I Am Afraid: Kang War IV Begins - Avengers #4 (Review)
Writer: Mark Waid
Artist: Mike Del Mundo
Color Artists: Mike Del Mundo & Marco D'Alfonso
Letterrer: Cory Petit
It's Kang's turn. Galactus has been neutralized as a threat. Thanos is in chains; en route to jail at the hands of the Shi'ar Imperial Guard and their Praetor. One by one, this winter, the greatest villains of Marvel are being delivered unto the hands of justice. It's Kang's turn. This is war. Kang War IV.
Alex Ross does not do covers for chump issues. When I saw that he was doing this cover, that was my tip-off that something major was going down. Acting independently, the Vision previously tried to close the circle of time on Kang, abducting him from the future as a babe. This spawned additional Kang's throughout the time stream, and they all came for the Avengers to settle the score. Helpless to do anything to make the Kangs stand down other than to undo the Vision's actions, the team restored the timeline. And then Captain American Sam Wilson came up with a new plan. And here begins our story.
You don't get much better at story-telling than Mark Waid. And he is out this issue in force, with a softly toned tale of Kang's origin. Much like the treatment that Galactus and Thanos have received, Kang is presented first and foremost as a man, before he is presented as the villain. Obsessed with building a forbidden time machine, Kang creates a tool that allows him to emerge as the quintessential Marvel super-villain. But then he sees his own death. At some point in the time-stream where he can choose to live past it, or prevent it from occurring. Kang puts hidden drop-boxes for himself around the planet, and likely other locations throughout the galaxy, in an effort to perpetuate his own immortality. But he senses the Avengers coming. He tries to shrug off the fear. But the actions of the team render him fearful as a massive squad of Avengers shows up at the end. Waid's story allows us to see Kang as a being defined by more than the suit and mask that he wears. The story is told with an elegant tongue that few writers can pull off. The only knock on the story of this issue is that nothing much happens. Waid tells us the lore of Kang, the Avengers show up, and the issue closes out. The book, in fact, is only 16 pages in digital format. But much like the recent Batman: I Am Suicide part 4 story that was told, which was of the same length, those 16 pages do more than a lot of other writers can accomplish in 22.
As was the case with last week's Best Thing I Read, the real story here is the art of Del Mundo and D'Alfonso. I am not sure how Del Mundo pulls off his classic depth of field imagery, but he is back at it again, with blurry foregrounds and sharply in focus backgrounds. The texture of the color in this issue is very matte, and it makes it feel like a vintage comic. Del Mundo uses a ton of horizontal one-panel pages in this issue. It feels a lot like the JH Williamson III take on Batwoman from the first issues of her New 52 run. It's breathtaking. The colors as Kang's weapons arsenal is dissolved before his very eyes is amazing. It's a remarkable bit of storytelling through art and makes this issue ever more special from beginning to end.

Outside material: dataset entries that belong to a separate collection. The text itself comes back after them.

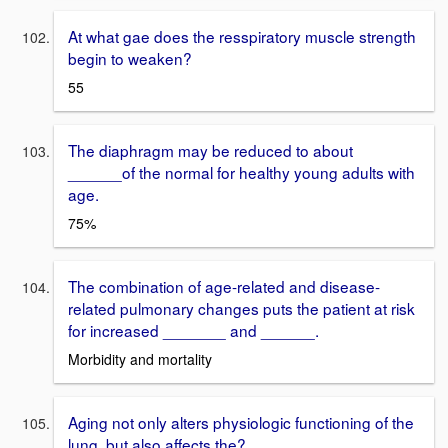
At what gae does the resspiratory muscle strength
begin to weaken?
55
The diaphragm may be reduced to about
______of the normal for healthy young adults with
age.
75%
The combination of age-related and disease-
related pulmonary changes puts the patient at risk
for increased _______ and ______.
Morbidity and mortality
Aging not only alters physiologic functioning of the
lung, but also affects the?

This issue is a buildup to an arc that may very well go down as one of the seminal tales if this book maintains this level of quality. I backed off scoring it higher; as it is, this is a pretty standard bridge issue to kick off a new arc. While it is told with just brilliant craft in both the writing and the art, the events of the issue are pretty much the norm. Regardless, I am definitely adding this to my recurring pull-list. Avengers #4 was a great story to read as my opener for this week. Can't wait for more.
SCORE: 8.0 / 10.0
Grab yer backpacks, kids. It's time to go to school. Del Mundo and D'Alfonso are at the chalkboard showing everyone how it's supposed to be done. While nothing much happens in this issue, exquisite craft in story-telling is on display, providing a clear and present danger that the subsequent issues are ensured to be some of the greatest Avengers tales ever told.